Ce problème de la concurrence entre les mammifères marins et les pêches
constitue maintenant une sérieuse préoccupation tant pour les pays
pêcheurs que pour nombre d'organismes chargés de l'aménagement des
pêches à l'échelle globale et régionale dont l'Organisation des Nations
Unies pour l'Alimentation et l'Agriculture (FAO).
Le pamphlet publié par le Département au Commerce des Etats-Unis
ignore toutefois les dernières découvertes scientifiques en simplifiant
outre mesure les considérations quant à l'écosystème. En fait, leurs
arguments, simplistes et scientifiquement imprécis, y sont présentés
comme les « faits » pour justifier les mesures peu judicieuses
telles que le moratoire et les sanctuaires prévoyant une protection
aveugle des mammifères marins pour des raisons émotionnelles ou
politiques.
L'aménagement des pêches doit être assuré en s'appuyant sur les
connaissances scientifiques et le principe d'utilisation durable tel qu'il
est conçu par la Convention des Nations Unies sur le Droit de Mer
(UNCLOS), la Conférence pour l'Environnement et le Développement (UNCED),
la Déclaration de Kyoto, les Plans d'Action Internationale et le Code de
Conduite pour une Pêche Responsable de la FAO (voir Morishita et Goodman,
2001 pour une discussion détaillée sur ce sujet).
Les récentes estimations avancent un chiffre approximatif de 300 à 500
millions de tonnes pour les ressources marines vivantes annuellement
consommées par les cétacés. Ce chiffre est donc 3 à 5 fois plus
important, lorsqu'il est comparé aux captures destinées à la
consommation humaine.
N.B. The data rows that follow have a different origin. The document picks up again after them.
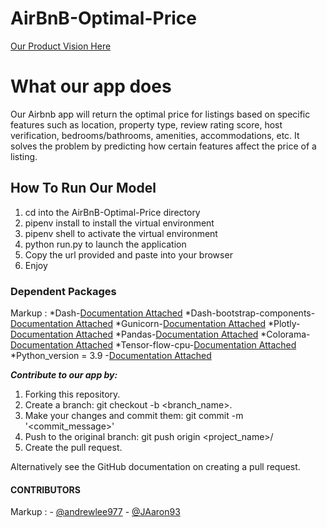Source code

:# AirBnB-Optimal-Price

[Our Product Vision Here](https://docs.google.com/document/d/1OvequO0kK5dJZIkCUqQgHysbUKwPrAQn2oCjlpLD7AE/edit?usp=sharing)

# What our app does #
Our Airbnb app will return the optimal price for listings based on specific features such as location, property type, review rating score, host verification, bedrooms/bathrooms, amenities, accommodations, etc. It solves the problem by predicting how certain features affect the price of a listing.

## How To Run Our Model ##
1. cd into the AirBnB-Optimal-Price directory 
2. pipenv install to install the virtual environment
3. pipenv shell to activate the virtual environment
4. python run.py to launch the application
5. Copy the url provided and paste into your browser
6. Enjoy


### Dependent Packages ###
Markup :    *Dash-[Documentation Attached](https://dash.plotly.com/installation)
            *Dash-bootstrap-components-[Documentation Attached](https://dash-bootstrap-components.opensource.faculty.ai/)
            *Gunicorn-[Documentation Attached](https://docs.gunicorn.org/en/stable/install.html)
            *Plotly-[Documentation Attached](https://plotly.com/python/getting-started/)
            *Pandas-[Documentation Attached](https://pandas.pydata.org/pandas-docs/stable/getting_started/install.html)
            *Colorama-[Documentation Attached](https://pypi.org/project/colorama/)
            *Tensor-flow-cpu-[Documentation Attached](https://www.tensorflow.org/install/pip)
            *Python_version = 3.9 -[Documentation Attached](https://www.python.org/downloads/)

***Contribute to our app by:*** 

1. Forking this repository.
2. Create a branch: git checkout -b <branch_name>.
3. Make your changes and commit them: git commit -m '<commit_message>'
4. Push to the original branch: git push origin <project_name>/<location>
5. Create the pull request.

Alternatively see the GitHub documentation on creating a pull request.

#### CONTRIBUTORS ####
Markup : - [@andrewlee977](https://github.com/orgs/ft-airbnb-price-01/people/andrewlee977)
         - [@JAaron93](https://github.com/orgs/ft-airbnb-price-01/people/JAaron93)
Si la FAO a exigé, en 1998 en tant que mesure
d'urgence pour l'aménagement des pêches, une réduction de 30% de la
flotte des navires de pêche, nous devons toujours assurer, face à la
croissance démographique, une gestion de l'écosystème cohérente
permettant l'usage des toutes les ressources marines vivantes.
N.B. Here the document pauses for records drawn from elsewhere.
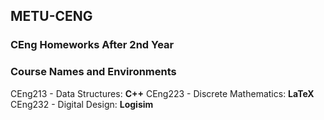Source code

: ## METU-CENG
### CEng Homeworks After 2nd Year

### Course Names and Environments

CEng213 - Data Structures: **C++**
CEng223 - Discrete Mathematics: **LaTeX**
CEng232 - Digital Design: **Logisim**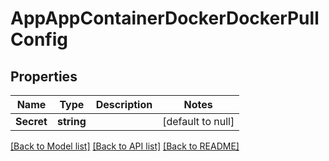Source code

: # AppAppContainerDockerDockerPullConfig

## Properties
Name | Type | Description | Notes
------------ | ------------- | ------------- | -------------
**Secret** | **string** |  | [default to null]

[[Back to Model list]](../README.md#documentation-for-models) [[Back to API list]](../README.md#documentation-for-api-endpoints) [[Back to README]](../README.md)


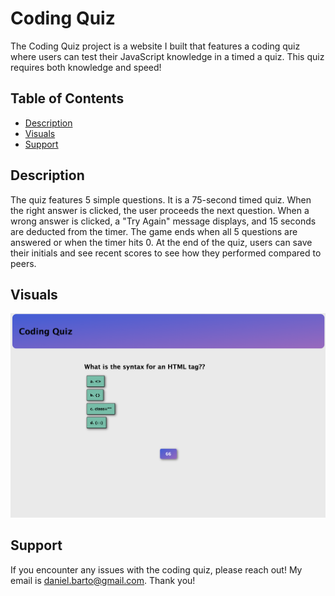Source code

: # Coding Quiz

The Coding Quiz project is a website I built that features a coding quiz where users can test their JavaScript knowledge in a timed a quiz. This quiz requires both knowledge and speed!

## Table of Contents

- [Description](#description)
- [Visuals](#visuals)
- [Support](#support)

## Description

The quiz features 5 simple questions. It is a 75-second timed quiz. When the right answer is clicked, the user proceeds the next question. When a wrong answer is clicked, a "Try Again" message displays, and 15 seconds are deducted from the timer. The game ends when all 5 questions are answered or when the timer hits 0. At the end of the quiz, users can save their initials and see recent scores to see how they performed compared to peers.

## Visuals

![Screenshot of coding quiz](./assets/code-quiz-screenshot.png)

## Support

If you encounter any issues with the coding quiz, please reach out! My email is daniel.barto@gmail.com. Thank you!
Pour ce faire, il faut étudier le rôle des baleines dans
l'écosystème et leur impact sur les pêches, étant donné qu'elles
consomment une énorme quantité de poissons et d'autres ressources
marines. Ainsi, l'utilisation durable des ressources à tous les niveaux de
l'écosystème (baleines inclues) est-elle une approche plus appropriée en
termes de gestion des ressources marines que la protection totale d'une
composante spécifique de l'écosystème (baleines) ne voulant pas tenir
compte de l'état de leur conservation.